(Supplied records):
Begin

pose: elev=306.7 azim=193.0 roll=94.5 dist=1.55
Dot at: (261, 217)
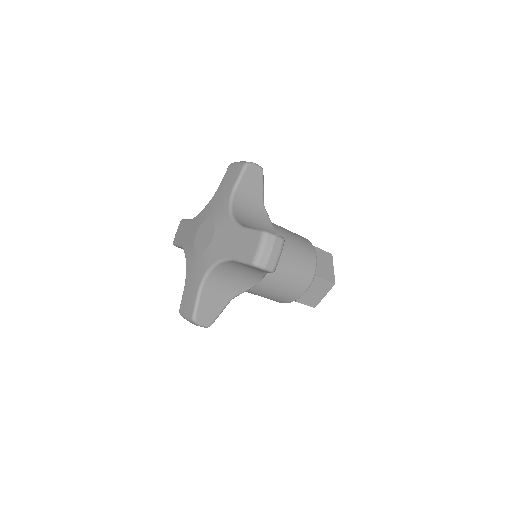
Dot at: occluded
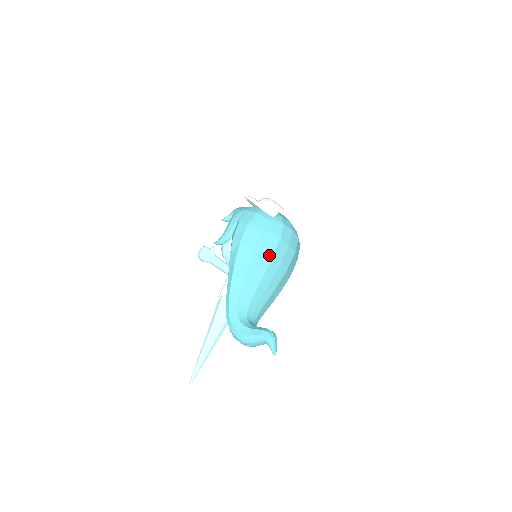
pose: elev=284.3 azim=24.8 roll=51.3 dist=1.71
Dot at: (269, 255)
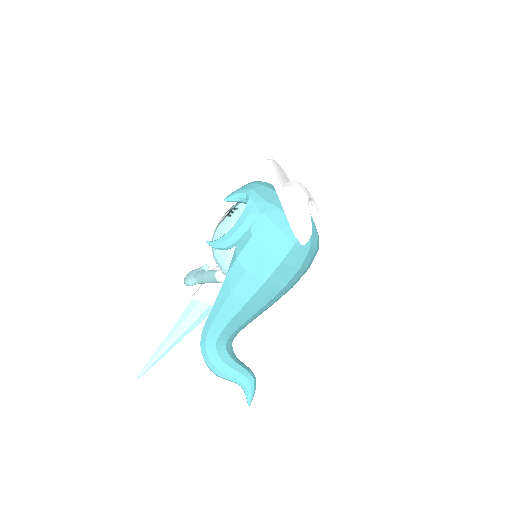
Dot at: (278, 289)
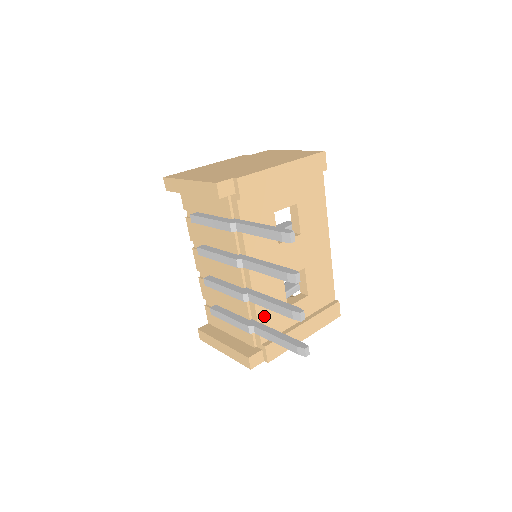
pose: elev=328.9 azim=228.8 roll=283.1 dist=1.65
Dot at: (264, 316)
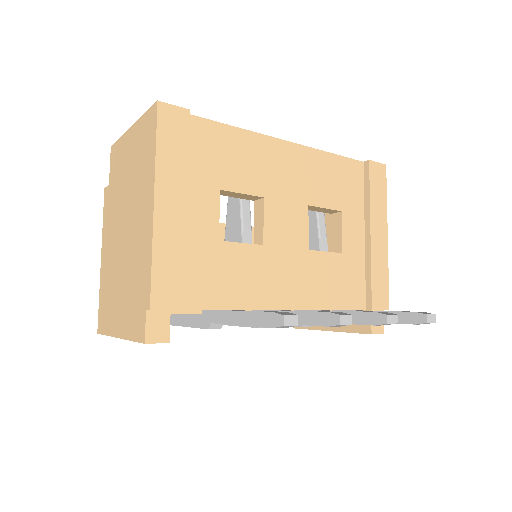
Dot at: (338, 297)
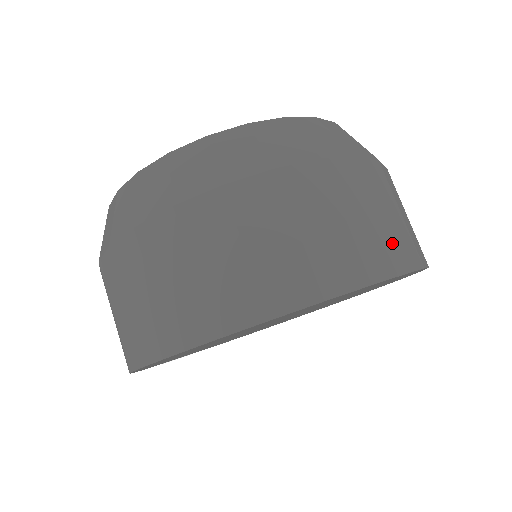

End
Begin

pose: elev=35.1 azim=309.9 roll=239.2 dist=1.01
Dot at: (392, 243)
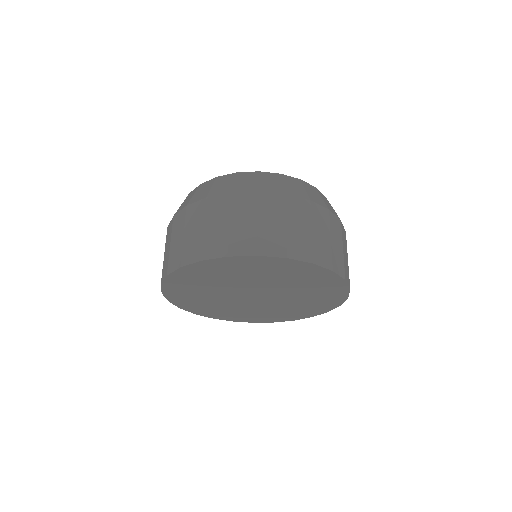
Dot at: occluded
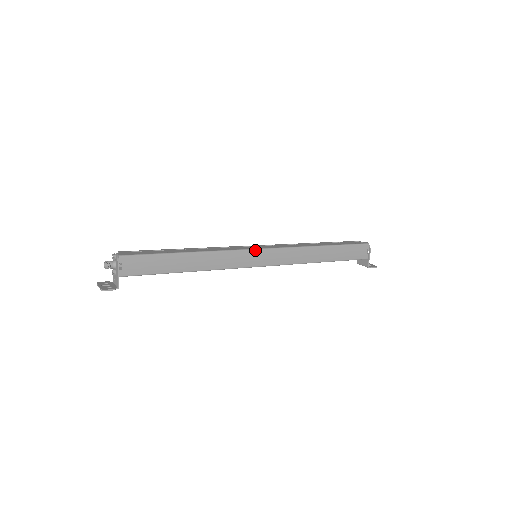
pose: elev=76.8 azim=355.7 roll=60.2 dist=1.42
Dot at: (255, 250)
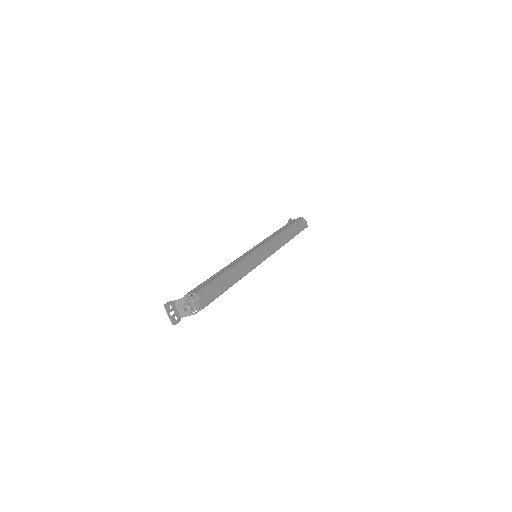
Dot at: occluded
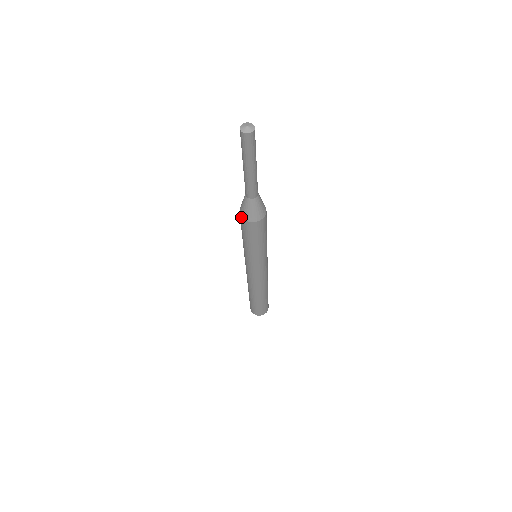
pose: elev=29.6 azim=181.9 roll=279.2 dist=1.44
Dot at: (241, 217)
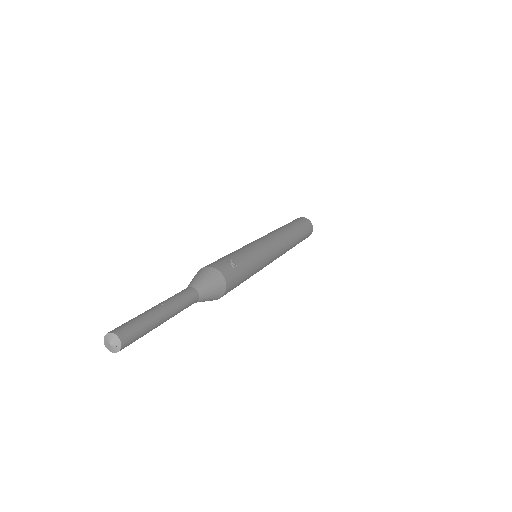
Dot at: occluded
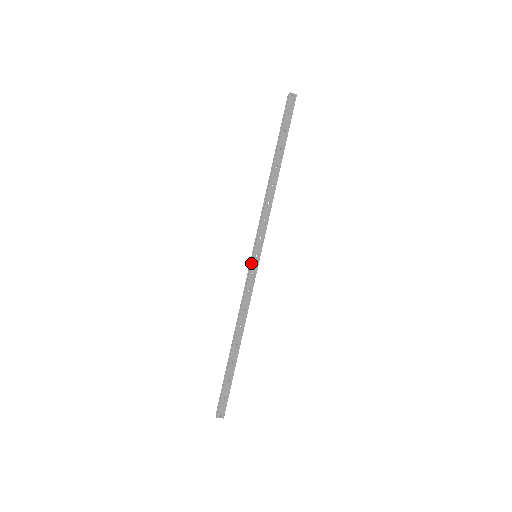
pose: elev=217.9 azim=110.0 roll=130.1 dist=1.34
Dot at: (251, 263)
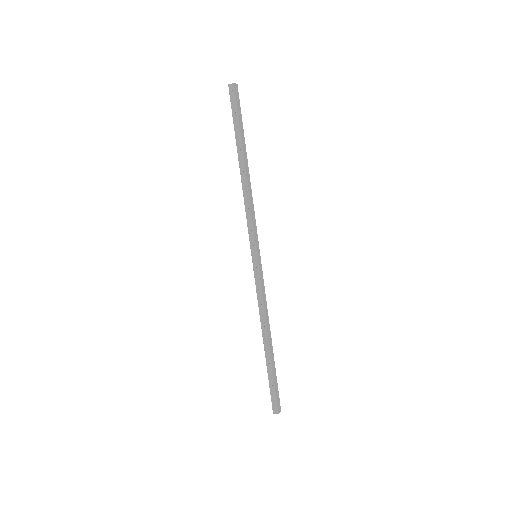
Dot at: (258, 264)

End
Begin

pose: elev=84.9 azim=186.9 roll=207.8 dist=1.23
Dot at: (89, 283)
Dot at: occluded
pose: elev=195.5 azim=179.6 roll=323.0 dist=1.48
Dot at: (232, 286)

End

(Task brief): Copy the lines of the records from the line with "pose: elev=76.8 azim=355.7" up to and including the line with "Dot at: (258, 264)". Leave the pictures out of your copy.

(Reply):
pose: elev=76.8 azim=355.7 roll=60.2 dist=1.42
Dot at: (255, 250)
Dot at: occluded
pose: elev=29.6 azim=181.9 roll=279.2 dist=1.44
Dot at: (241, 217)
Dot at: occluded
pose: elev=217.9 azim=110.0 roll=130.1 dist=1.34
Dot at: (251, 263)
Dot at: (258, 264)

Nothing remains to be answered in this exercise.